L’administration refuse la venue d’un membre de l’extrême-droite à l’université.

 

L’association DJDP avait obtenu une salle à Paris II, sans prévenir l’administration de la nature politique de sa réunion ni de son véritable objet. Wallerand DE SAINT-JUST, candidat du Front national  aux élections municipales, ancien membre du Groupe Union Défense (connu pour ses actions violentes par le passé, notamment à Paris II) en était l’invité ; il avait simplement été présenté par l’association comme « avocat », et non comme candidat aux municipales…

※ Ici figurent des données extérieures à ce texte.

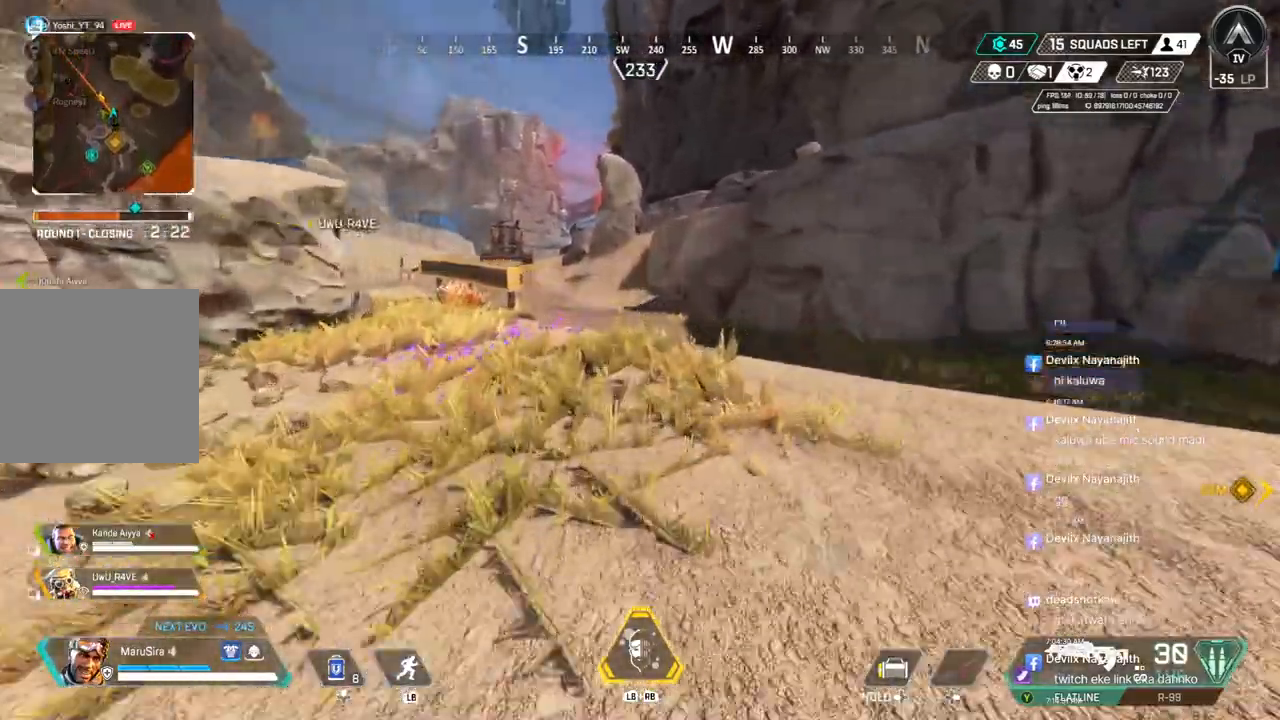
{"buttons": [], "left_stick": "up", "right_stick": "center", "events": []}
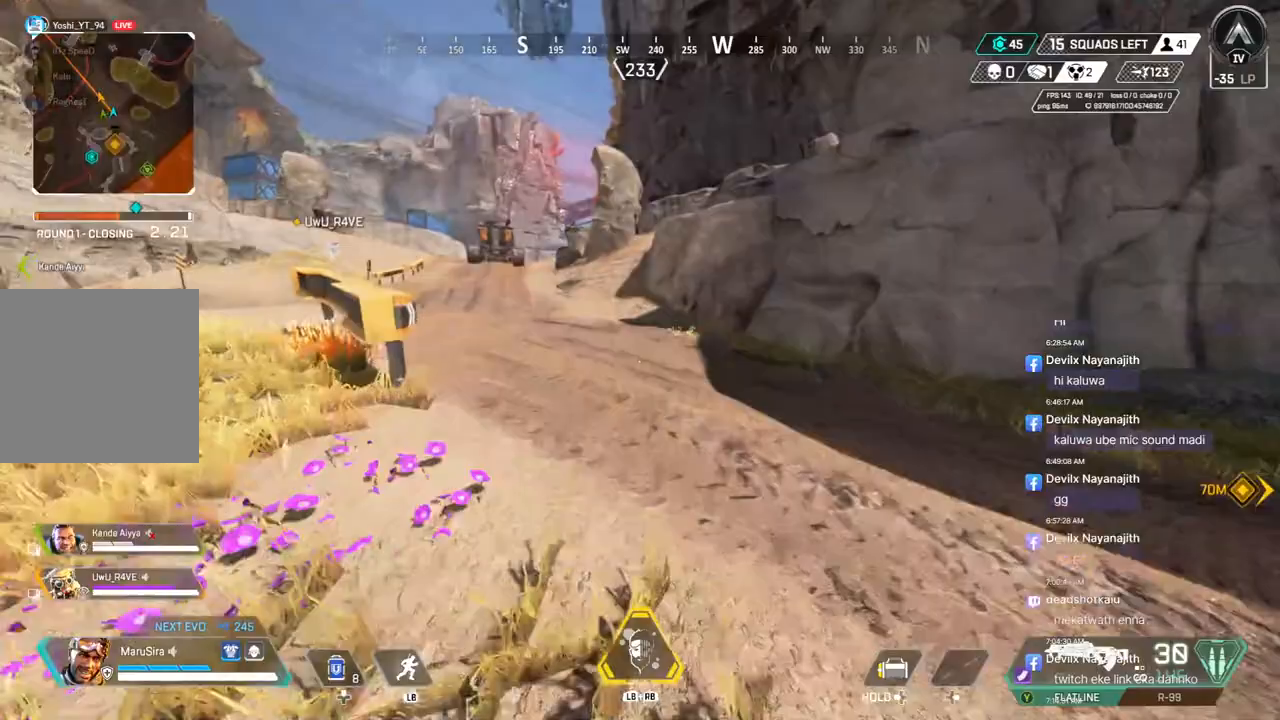
{"buttons": [], "left_stick": "up", "right_stick": "center", "events": []}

Ayant été finalement averti par l’administration de la Sorbonne de la qualité de l’intervenant, Assas a refusé sa venue. L’administration de Paris II a téléphoné à la fois à l’intervenant et au président de DJDP pour s’opposer à cette réunion. M. Guillaume LEYTE, président de l’université Paris II,  est venu s’assurer en personne que cette réunion n’aurait pas lieu dans son université.

L’association DJDP a alors fait le choix d’essayer de maintenir sa conférence en se rendant au Panthéon, où elle avait au préalable réservé une salle en parallèle (dans l’optique du refus prévisible de l’administration face à la venue de M. de Saint-Just). Bien évidemment, l’administration de Paris I s’est formellement opposée à sa venue.

La volonté de l’association de maintenir sa réunion alors même que l’administration le lui avait formellement interdit est la cause directe des difficultés rencontrées par les étudiants du Panthéon, suite à la venue d’un nombre important de membres du Front National et de groupuscules d’extrême-droite. L’université n’a pas fermé ses portes, par refus de se soumettre ; il n’a jamais été question de blocage de l’université, et ce blocage inventé par l’association DJDP n’a évidemment jamais eu lieu. L’Unef Paris II a d’ailleurs soutenu l’université dans sa volonté de garder les portes du Panthéon ouvertes. De même, aucune menace n’a jamais été proférée à l’encontre des membres de l’association.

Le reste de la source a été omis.